Aim of the exercise —
Return the data below exactly, but only from the line containing "27: (413, 264, 2.84)" through the line containing "38: (794, 350, 0.52)", with both of those lines included.

⁂

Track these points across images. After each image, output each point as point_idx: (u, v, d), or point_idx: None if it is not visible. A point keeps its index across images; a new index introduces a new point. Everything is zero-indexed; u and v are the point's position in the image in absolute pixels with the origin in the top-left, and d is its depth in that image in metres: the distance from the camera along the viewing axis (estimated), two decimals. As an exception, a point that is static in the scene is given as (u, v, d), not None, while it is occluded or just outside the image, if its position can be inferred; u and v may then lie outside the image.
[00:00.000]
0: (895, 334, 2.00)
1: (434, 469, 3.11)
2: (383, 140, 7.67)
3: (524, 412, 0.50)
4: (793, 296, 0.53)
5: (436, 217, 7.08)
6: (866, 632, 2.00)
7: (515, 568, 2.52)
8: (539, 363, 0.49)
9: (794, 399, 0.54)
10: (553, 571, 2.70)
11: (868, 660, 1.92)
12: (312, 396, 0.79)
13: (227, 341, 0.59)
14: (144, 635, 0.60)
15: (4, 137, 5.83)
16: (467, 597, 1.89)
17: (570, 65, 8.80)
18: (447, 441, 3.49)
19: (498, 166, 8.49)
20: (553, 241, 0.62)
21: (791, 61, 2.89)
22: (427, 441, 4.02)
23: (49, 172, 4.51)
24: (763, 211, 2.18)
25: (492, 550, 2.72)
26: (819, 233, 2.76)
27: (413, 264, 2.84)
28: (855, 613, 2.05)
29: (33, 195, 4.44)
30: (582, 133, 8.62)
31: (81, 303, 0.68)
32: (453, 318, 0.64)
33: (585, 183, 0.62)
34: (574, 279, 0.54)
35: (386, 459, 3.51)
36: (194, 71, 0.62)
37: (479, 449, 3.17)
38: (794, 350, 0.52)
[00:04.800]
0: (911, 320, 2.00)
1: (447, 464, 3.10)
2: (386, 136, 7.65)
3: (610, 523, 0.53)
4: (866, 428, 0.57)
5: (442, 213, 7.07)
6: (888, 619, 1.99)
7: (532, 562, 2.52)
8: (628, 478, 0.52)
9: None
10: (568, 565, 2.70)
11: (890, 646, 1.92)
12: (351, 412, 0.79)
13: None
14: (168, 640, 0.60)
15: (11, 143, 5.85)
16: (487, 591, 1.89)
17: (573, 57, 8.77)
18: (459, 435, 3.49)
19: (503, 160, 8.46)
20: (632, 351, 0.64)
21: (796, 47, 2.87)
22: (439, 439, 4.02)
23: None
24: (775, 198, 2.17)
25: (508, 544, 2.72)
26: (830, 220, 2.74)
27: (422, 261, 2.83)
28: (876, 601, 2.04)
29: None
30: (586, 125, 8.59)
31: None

⁂

Solution to this task —
27: (413, 264, 2.84)
28: (855, 613, 2.05)
29: (33, 195, 4.44)
30: (582, 133, 8.62)
31: (81, 303, 0.68)
32: (453, 318, 0.64)
33: (585, 183, 0.62)
34: (574, 279, 0.54)
35: (386, 459, 3.51)
36: (194, 71, 0.62)
37: (479, 449, 3.17)
38: (794, 350, 0.52)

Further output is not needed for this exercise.